Instructions to follow => Identify every line in the records below that contains the word "Move", and reproduce each one.

Material provided =>
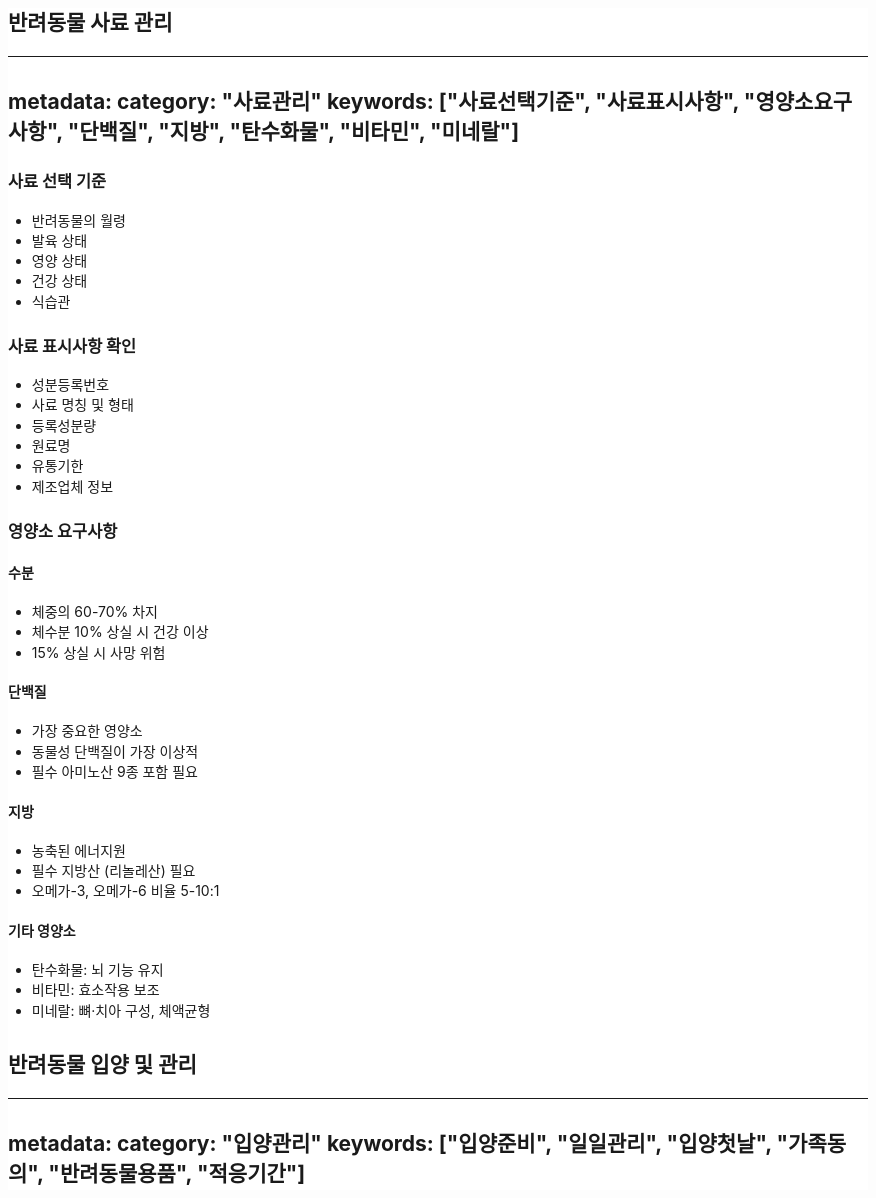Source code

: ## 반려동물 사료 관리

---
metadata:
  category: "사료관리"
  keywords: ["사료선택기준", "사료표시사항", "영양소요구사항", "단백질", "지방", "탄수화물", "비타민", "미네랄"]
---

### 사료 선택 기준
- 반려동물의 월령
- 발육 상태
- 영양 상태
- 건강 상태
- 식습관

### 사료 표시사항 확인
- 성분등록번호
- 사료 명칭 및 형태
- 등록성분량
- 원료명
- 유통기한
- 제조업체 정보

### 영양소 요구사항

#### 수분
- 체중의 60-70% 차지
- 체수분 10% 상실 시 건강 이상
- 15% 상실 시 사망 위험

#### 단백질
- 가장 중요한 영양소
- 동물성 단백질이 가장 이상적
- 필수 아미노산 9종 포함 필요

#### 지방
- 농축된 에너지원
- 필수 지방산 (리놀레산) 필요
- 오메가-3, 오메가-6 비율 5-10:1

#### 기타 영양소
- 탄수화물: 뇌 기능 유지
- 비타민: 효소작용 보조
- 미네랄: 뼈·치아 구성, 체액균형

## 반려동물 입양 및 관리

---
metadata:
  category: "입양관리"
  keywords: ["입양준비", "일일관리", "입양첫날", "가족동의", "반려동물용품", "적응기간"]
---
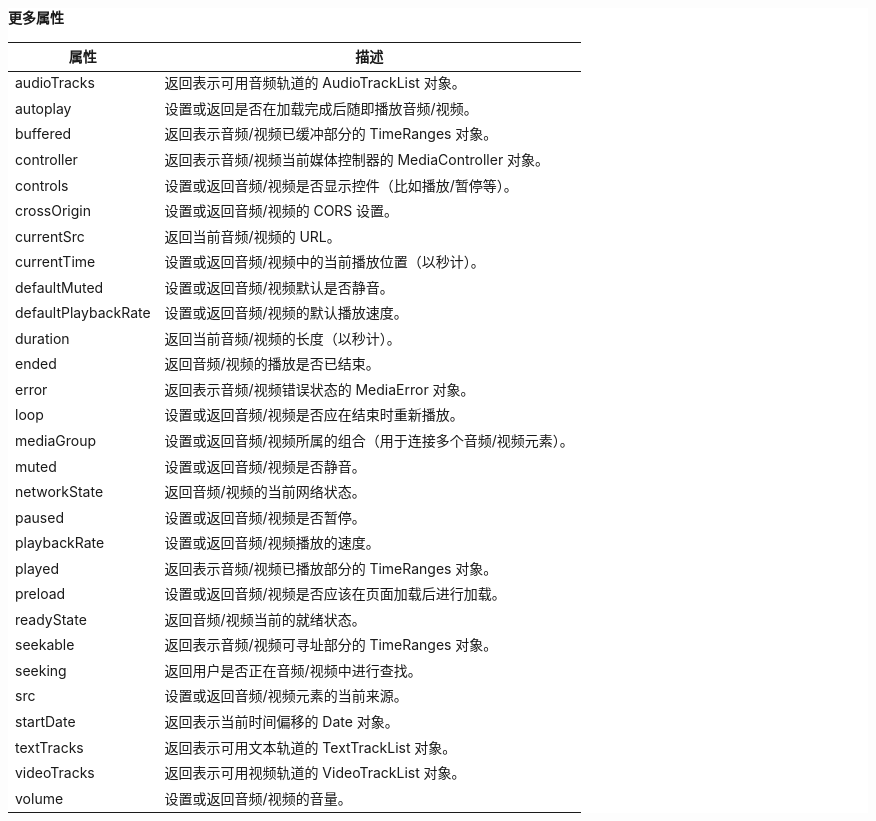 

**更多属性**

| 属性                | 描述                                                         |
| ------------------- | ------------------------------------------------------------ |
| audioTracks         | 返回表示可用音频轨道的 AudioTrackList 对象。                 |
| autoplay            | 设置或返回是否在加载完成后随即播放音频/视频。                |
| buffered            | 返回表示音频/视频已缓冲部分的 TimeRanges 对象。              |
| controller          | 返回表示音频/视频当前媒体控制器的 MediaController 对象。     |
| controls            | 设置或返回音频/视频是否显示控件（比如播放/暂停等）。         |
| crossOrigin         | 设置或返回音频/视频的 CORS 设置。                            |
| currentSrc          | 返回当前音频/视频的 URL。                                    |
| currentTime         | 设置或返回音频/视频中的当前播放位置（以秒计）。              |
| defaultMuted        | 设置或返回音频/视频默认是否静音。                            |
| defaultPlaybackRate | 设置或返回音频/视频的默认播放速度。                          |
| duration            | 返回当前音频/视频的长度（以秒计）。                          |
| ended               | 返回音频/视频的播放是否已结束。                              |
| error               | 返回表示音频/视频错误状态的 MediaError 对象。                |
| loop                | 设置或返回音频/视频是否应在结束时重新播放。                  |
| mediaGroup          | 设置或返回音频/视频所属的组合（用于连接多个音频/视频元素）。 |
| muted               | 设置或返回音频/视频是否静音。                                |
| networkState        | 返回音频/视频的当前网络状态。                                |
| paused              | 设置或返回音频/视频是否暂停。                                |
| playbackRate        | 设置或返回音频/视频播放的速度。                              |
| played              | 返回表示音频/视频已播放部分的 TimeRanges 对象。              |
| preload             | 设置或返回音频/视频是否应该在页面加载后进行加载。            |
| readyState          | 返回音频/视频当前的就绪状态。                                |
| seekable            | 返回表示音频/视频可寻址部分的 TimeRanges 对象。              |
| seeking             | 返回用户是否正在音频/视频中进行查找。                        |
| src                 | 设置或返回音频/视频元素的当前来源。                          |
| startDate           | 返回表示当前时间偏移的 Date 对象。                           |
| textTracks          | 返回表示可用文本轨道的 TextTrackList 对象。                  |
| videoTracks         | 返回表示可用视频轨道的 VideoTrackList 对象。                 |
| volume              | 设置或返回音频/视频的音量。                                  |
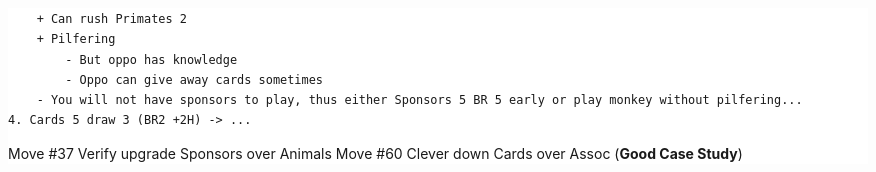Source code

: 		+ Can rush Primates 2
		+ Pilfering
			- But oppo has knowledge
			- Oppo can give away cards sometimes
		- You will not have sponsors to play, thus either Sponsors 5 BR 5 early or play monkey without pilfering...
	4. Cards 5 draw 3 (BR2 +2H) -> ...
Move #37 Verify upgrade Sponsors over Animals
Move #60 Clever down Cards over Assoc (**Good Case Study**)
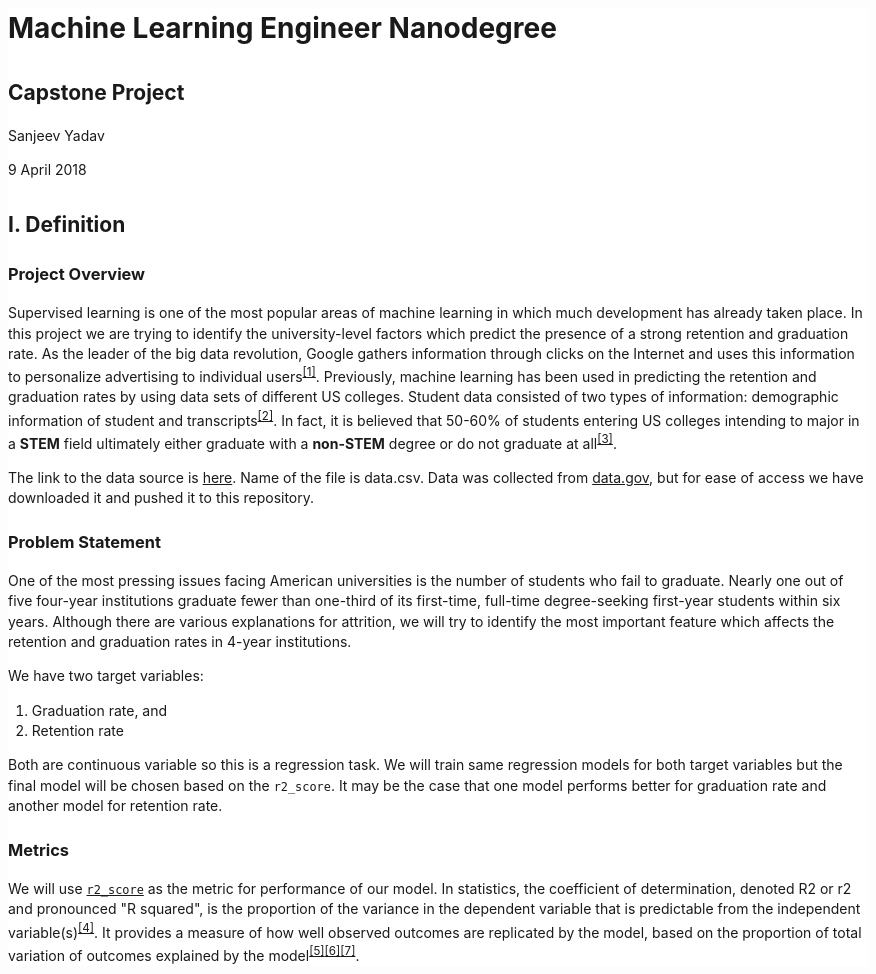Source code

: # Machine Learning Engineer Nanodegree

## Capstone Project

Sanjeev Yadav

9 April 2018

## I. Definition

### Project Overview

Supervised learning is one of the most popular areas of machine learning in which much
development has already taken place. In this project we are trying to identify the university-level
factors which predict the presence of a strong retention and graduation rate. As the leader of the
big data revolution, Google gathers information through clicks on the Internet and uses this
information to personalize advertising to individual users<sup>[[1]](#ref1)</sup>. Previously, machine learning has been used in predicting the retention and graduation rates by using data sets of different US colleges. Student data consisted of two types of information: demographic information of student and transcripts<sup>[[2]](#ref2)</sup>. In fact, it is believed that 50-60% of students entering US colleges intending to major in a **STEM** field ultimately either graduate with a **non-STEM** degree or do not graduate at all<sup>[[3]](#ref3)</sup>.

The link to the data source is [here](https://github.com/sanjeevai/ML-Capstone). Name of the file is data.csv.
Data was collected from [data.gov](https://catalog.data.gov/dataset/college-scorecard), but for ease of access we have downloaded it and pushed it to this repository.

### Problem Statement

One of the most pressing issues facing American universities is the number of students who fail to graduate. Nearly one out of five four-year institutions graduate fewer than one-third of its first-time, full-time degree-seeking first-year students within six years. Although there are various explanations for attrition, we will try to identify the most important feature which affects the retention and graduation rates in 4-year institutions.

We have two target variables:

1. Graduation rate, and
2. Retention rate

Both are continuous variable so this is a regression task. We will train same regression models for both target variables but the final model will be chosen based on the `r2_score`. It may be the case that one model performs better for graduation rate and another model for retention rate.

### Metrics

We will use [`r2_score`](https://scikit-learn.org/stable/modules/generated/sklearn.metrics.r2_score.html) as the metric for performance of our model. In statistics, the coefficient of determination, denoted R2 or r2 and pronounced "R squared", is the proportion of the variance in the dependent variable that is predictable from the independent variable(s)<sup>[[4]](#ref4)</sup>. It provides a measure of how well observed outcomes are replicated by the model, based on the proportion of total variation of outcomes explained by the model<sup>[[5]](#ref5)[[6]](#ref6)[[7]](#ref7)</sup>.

Your response =>
Move #37 Verify upgrade Sponsors over Animals
Move #60 Clever down Cards over Assoc (**Good Case Study**)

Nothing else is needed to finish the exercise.